If the last year has been a wake-up call for most of us that things can take a turn for the unexpected at any time, it stands to reason that making small steps to take action in areas of our life where we can take greater control and give ourselves more peace of mind might make us feel more secure, and Income Protection – as evidenced by the dramatic rise in sales – is one way to do that.

What insurance really means

Put bluntly, insurance means protecting you and your loved ones from specific areas of potential future risk. Insurance is a means of protection from financial loss – a form of risk management but, essentially, insurance is a pro-active action you can take now, to protect yourself from risk further down the line.

Companies may talk about policies and products, but what it boils down to is the assurance that should the unexpected happen, the right money will go to the right people at the right time.

As industries go, the insurance industry is particularly littered with jargon and hard to understand terminology, but the crux of the matter is that you are ‘buying’ the assurance that your family will be protected, or at least cushioned, from unexpected bumps in the road. The more uncertain we feel about the upcoming bumps in the wider world, perhaps the more we feel the need to protect our loved ones in ways that we can.

You can never truly shield yourself or those you love from the risk of ‘what happens next’ but insurance offers you the chance to at least lessen the risk of certain situations arising.

Why Income Protection?

Income Protection in particular is appealing to those who want to add a safety net to their situation, as it’s a policy which pays out for a prolonged time if necessary.

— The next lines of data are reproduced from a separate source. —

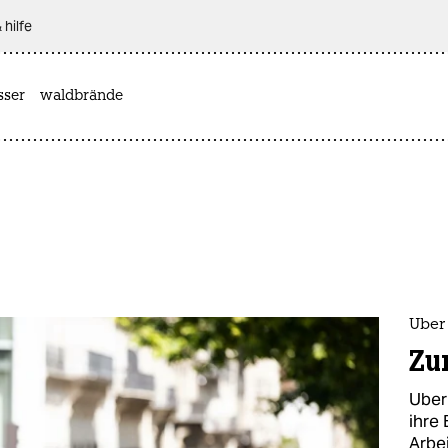
 hilfe
sser
waldbrände
Uber 
Zur
Uber
ihre 
Arbe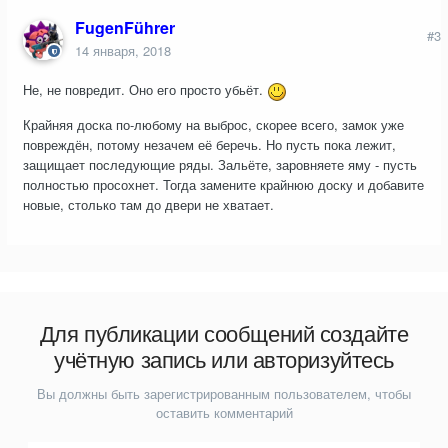
FugenFührer
#3
14 января, 2018
Не, не повредит. Оно его просто убьёт.
Крайняя доска по-любому на выброс, скорее всего, замок уже
повреждён, потому незачем её беречь. Но пусть пока лежит,
защищает последующие ряды. Зальёте, заровняете яму - пусть
полностью просохнет. Тогда замените крайнюю доску и добавите
новые, столько там до двери не хватает.
Для публикации сообщений создайте
учётную запись или авторизуйтесь
Вы должны быть зарегистрированным пользователем, чтобы
оставить комментарий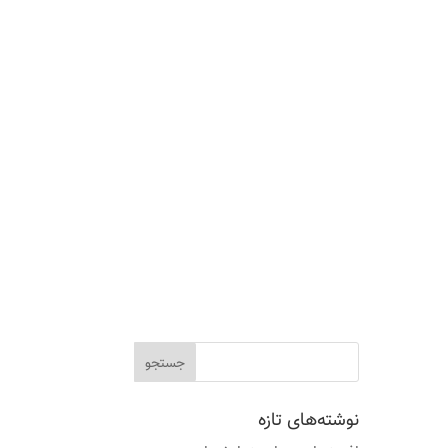
نوشته‌های تازه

According to the Association of British Insurers, one million workers a year find themselves unable to work due to a serious illness or injury. Regardless of whether you have children or dependants, if you became unable to do your own job, you would need a way to pay your bills and Income Protection can help with that.

A person in hospital with a broken leg

Income Protection helps you pay your bills if you can’t work because you’re ill or injured. It pays a regular income if you can’t work due to illness or accidental injury – it’s paid tax free and directly to you and can provide 50-60% of your normal gross income and will look after you for a long period if necessary.

A large part of its appeal is that the policy will pay out until you return to work or until your cover end date, unlike Accident, Sickness & Unemployment cover (ASU) which is typically designed to cover your basic bills for a maximum of 12 months, Income Protection can offer far more cover for a much longer term.

The Association of British Insurers asserts that:

Income protection insurance is the most under-used insurance relative to need”.

Based on their research 60% of UK working households would see their income fall by more than a third if the main earner had to stop work due to ill health – a sobering statistic regardless of how unsettled we feel by the current wider uncertainties.

Even in times when the economy is stable and the political landscape is settled, taking out an Income Protection policy makes good sense and it’s worth considering if this type of policy could offer you and your family the security of knowing an income is guaranteed.

Even more pertinent in times of widespread uncertainly and a nationwide feeling of ‘What’s next?’, perhaps it’s not surprising that Income Protection sales have risen so much.

Will they continue to rise? Who knows? If the last year has shown us anything, it’s that nobody can truly predict what’s going to happen next…but it’s best to take steps to offset any risk.